To do
Copy the entries that follow, exactly and completely.

── Provided data

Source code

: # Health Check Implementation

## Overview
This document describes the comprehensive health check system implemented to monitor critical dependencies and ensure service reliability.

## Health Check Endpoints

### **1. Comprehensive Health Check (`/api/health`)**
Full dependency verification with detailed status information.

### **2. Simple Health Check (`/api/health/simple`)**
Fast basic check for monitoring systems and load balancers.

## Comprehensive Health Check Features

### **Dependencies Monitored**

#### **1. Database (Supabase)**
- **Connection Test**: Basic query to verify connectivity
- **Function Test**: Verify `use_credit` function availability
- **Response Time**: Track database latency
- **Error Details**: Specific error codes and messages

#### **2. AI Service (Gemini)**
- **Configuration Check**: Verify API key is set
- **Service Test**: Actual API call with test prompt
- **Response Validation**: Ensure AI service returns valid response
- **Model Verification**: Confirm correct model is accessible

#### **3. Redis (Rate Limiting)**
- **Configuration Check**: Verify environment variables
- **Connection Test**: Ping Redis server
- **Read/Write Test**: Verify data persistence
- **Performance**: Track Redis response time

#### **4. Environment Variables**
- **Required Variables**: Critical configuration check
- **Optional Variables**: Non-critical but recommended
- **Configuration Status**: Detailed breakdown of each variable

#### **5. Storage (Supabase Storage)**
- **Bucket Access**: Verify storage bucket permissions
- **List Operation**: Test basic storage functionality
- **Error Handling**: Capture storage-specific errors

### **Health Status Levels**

────

Exercise solution
Source code

: # Health Check Implementation

## Overview
This document describes the comprehensive health check system implemented to monitor critical dependencies and ensure service reliability.

## Health Check Endpoints

### **1. Comprehensive Health Check (`/api/health`)**
Full dependency verification with detailed status information.

### **2. Simple Health Check (`/api/health/simple`)**
Fast basic check for monitoring systems and load balancers.

## Comprehensive Health Check Features

### **Dependencies Monitored**

#### **1. Database (Supabase)**
- **Connection Test**: Basic query to verify connectivity
- **Function Test**: Verify `use_credit` function availability
- **Response Time**: Track database latency
- **Error Details**: Specific error codes and messages

#### **2. AI Service (Gemini)**
- **Configuration Check**: Verify API key is set
- **Service Test**: Actual API call with test prompt
- **Response Validation**: Ensure AI service returns valid response
- **Model Verification**: Confirm correct model is accessible

#### **3. Redis (Rate Limiting)**
- **Configuration Check**: Verify environment variables
- **Connection Test**: Ping Redis server
- **Read/Write Test**: Verify data persistence
- **Performance**: Track Redis response time

#### **4. Environment Variables**
- **Required Variables**: Critical configuration check
- **Optional Variables**: Non-critical but recommended
- **Configuration Status**: Detailed breakdown of each variable

#### **5. Storage (Supabase Storage)**
- **Bucket Access**: Verify storage bucket permissions
- **List Operation**: Test basic storage functionality
- **Error Handling**: Capture storage-specific errors

### **Health Status Levels**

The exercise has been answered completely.